Design for a frontispiece: Allegorical figures of Constancy, Philosophy and Truth, with a winged genius

Although the present drawing was apparently never engraved, it was probably designed as an allegorical frontispiece for one of the literary projects on which Piazzetta worked, with his publisher friend Giovanni Battista Albrizzi (1698-1777), between 1734 and 1754. These illustrations formed a key part of Piazzetta's artistic output at this time and have always been highly valued by collectors of his work, with the result that most are now in museum collections: two albums in the Biblioteca Reale, Turin, containing a total of 201 sheets; 46 drawings in the Hermitage; and 194 at the Pierpont Morgan Library in the Kress Album. In scale and spirit the present sheet is closest to a number of designs for the ten-volume publication of Oeuvres de Messire Jacques Bénigne Bossuet (1736-1758), seven of which are in the Biblioteca Reale in Turin (D. Maxwell-White and A.C. Sewter, I disegni di G.B. Piazzetta nella Biblioteca Reale di Torino, Rome, 1969, pp. 31-33, nos. 6-12). It is therefore likely that the drawing dates from circa 1736.

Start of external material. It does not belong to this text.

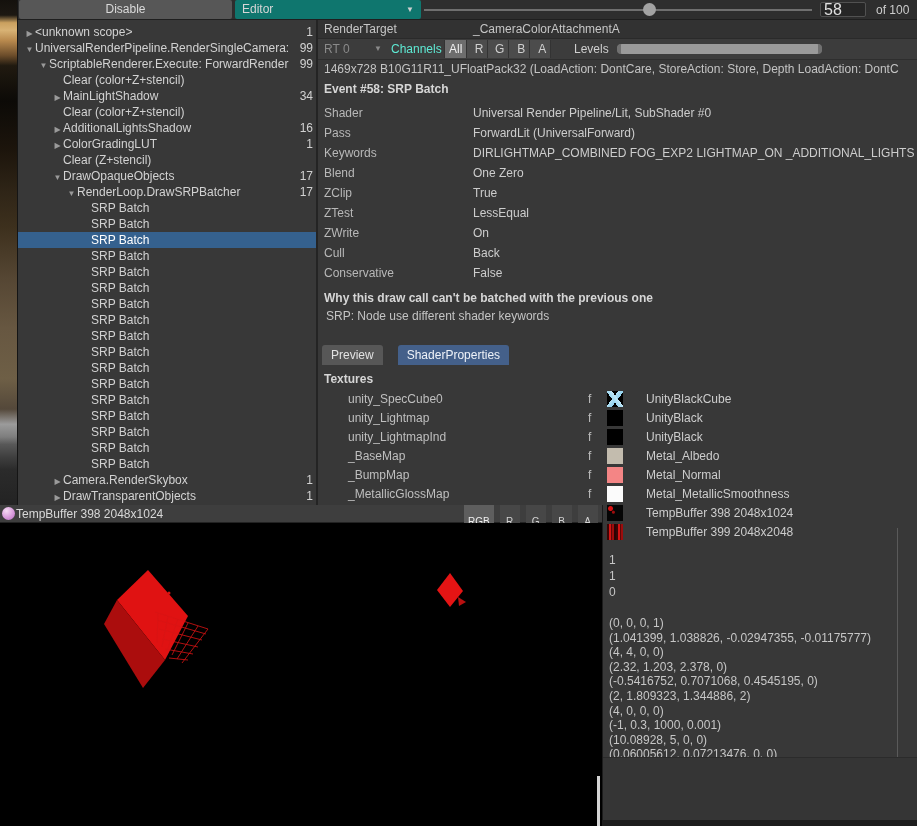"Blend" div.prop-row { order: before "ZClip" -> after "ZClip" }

Whereas Piazzetta's figure drawings are almost invariably in black chalk, his designs for book illustrations tend to be in red chalk, a medium which lent itself to the making of counterproofs, enabling the artist to view the composition in reverse or to rework sections. The present sheet is a fine example of the original drawings from this series, which can always be distinguished from the counterproofs by the fine, densely-hatched right-handed shading and the presence of light underdrawing in pencil.

P. Huart [?] (L. 2084).

Anonymous sale; Sotheby's, New York, 10 January 1995, lot 21.

About Giovanni Battista Piazzetta

Giovanni Battista Piazzetta was a Venetian artist who excelled in painting and illustration. Unlike his contemporaries, Piazzetta preferred to use somber and monochromatic palettes, inspired by the Italian Baroque and later the French Rococo. He received many commissions for religious works; since he was a notoriously slow painter, he had to produce a large number of drawings to support himself. He would gain considerable renown for his drawn, half-length portraits of Venetians and complex landscapes. Piazzetta was one of the first artists to elevate the practice of drawing—then considered merely an auxiliary tool—to an art form equal to that of painting in importance and quality.